Après la fin annoncée de la pièce d'un cent, ça pourrait être le tour du bon vieux chèque de disparaître du système de paiement canadien. Désireux de moderniser la façon dont les Canadiens font des transactions, Ottawa songe à mettre en place des mesures favorisant le paiement électronique au détriment du papier, aussi tôt que cette année.

La fin progressive de la pièce d'un sou pourrait n'être que le début d'un long processus de transformation du système de paiement canadien. Coûteux et peu efficace, le chèque pourrait être la prochaine victime de la modernisation des outils transactionnels, utilisés tant par les institutions bancaires que les consommateurs et le gouvernement lui-même.

«On assiste depuis 10 ans à une modernisation sans précédent des méthodes de paiement. Pour que l'économie canadienne conserve un niveau de compétitivité à l'international, le gouvernement fédéral constate qu'il faut procéder à un nouveau virage technologique. Les virements par courriel, le paiement par téléphone mobile et les transactions sans contact vont devenir des solutions plus courantes, alors que même le papier-monnaie va être utilisé moins fréquemment», résume Me Marc Lemieux, avocat chez Fraser Milner Casgrain, et professeur à l'Université McGill, spécialiste de l'industrie du paiement.

Des pays comme l'Angleterre ont amorcé une élimination du chèque de leur propre système de paiement. Les commerçants, puisqu'ils assument les frais liés aux différents moyens de paiement, en bénéficieront, constate l'avocat montréalais. «Ça accélère le service: les clients règlent la note en trois minutes au lieu de cinq. Ça réduit les risques de fraude. Il y a aussi des avantages indirects: par exemple, le paiement par téléphone mobile ouvre la voie du marketing mobile géolocalisé.»

Deux points de PIB de plus d'ici 2016

Fin mars, le ministère des Finances a publié Le Canada à l'ère numérique, que le Groupe de travail sur l'examen du système de paiement lui a remis en décembre dernier. Ce rapport insiste fortement sur la modernisation du système de paiement, ajoutant que si des mesures favorisant les nouvelles technologies étaient immédiatement mises en place, l'économie canadienne pourrait gagner en productivité l'équivalent de 2% de son PIB, soit 32 milliards de dollars, au fil des quatre prochaines années.

Composé de spécialistes de divers horizons, le Groupe de travail conclut que c'est au gouvernement de mener le changement en incitant le secteur financier à se moderniser. «Notre structure d'encadrement des paiements est dirigée par les grandes banques canadiennes et d'autres institutions-clés. Leurs intérêts sont mieux servis lorsqu'elles empêchent l'intégration dans le système de ces nouveaux venus», constate le rapport, qui ajoute, en se basant sur l'analyse de 27 autres pays, que les entreprises canadiennes pourraient réduire l'ensemble de leurs coûts de 1 à 2% en troquant le papier pour une solution électronique.

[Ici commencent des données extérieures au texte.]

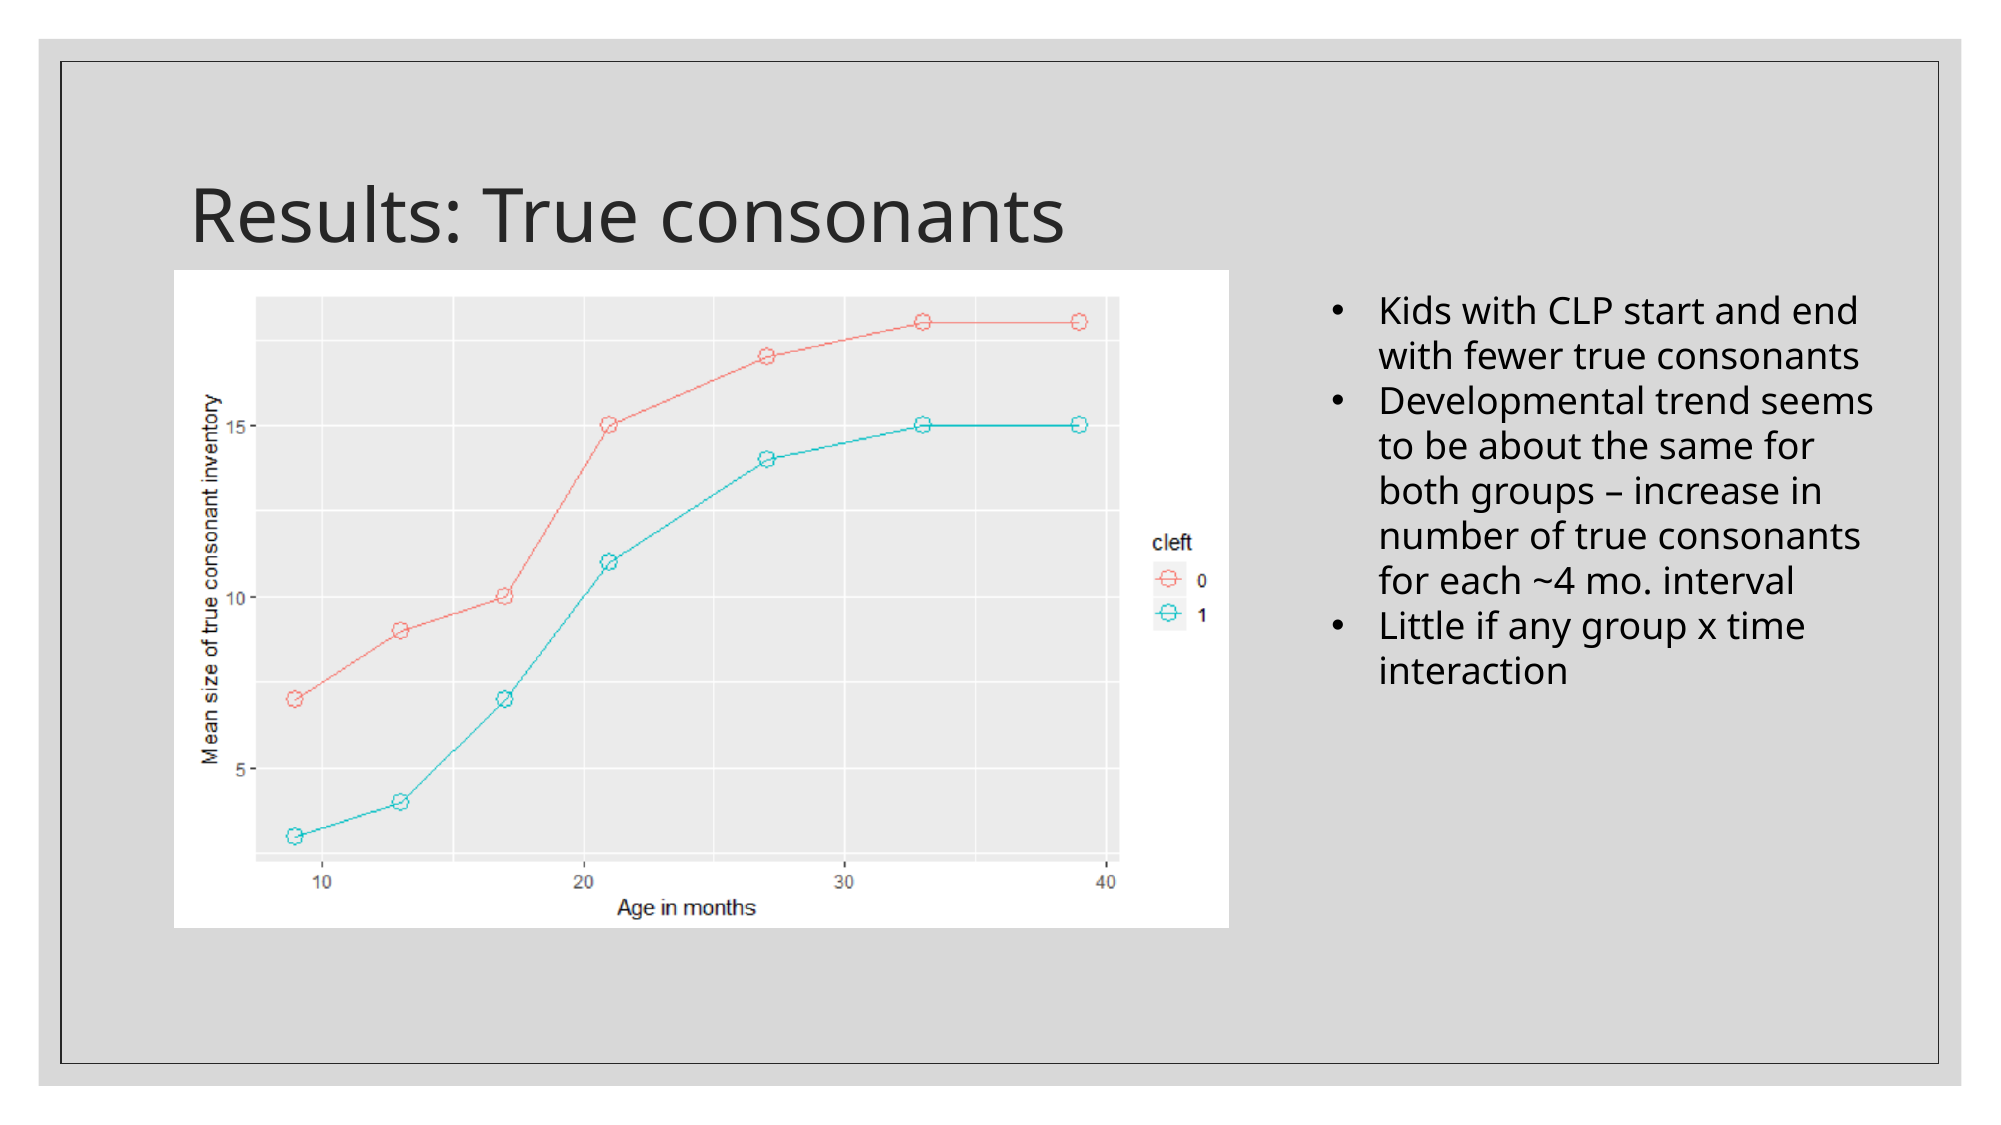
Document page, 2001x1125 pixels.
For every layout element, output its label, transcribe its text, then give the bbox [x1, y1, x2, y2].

Ce que recommande le groupe de travail pour corriger la situation est ambitieux: créer un système de facturation et de paiement électronique intégrant un régime d'identification numérique que pourraient utiliser consommateurs et commerçants. Il n'est cependant pas improbable.

«On dit qu'une économie est aussi forte que son système de paiement. En publiant ce rapport, le gouvernement prouve qu'il a entendu le message. Il n'y avait rien d'annoncé dans le budget, mais il y a de fortes chances que des mesures, comme l'élimination du chèque, justement, apparaissent avant la fin de l'année», conclut Marc Lemieux.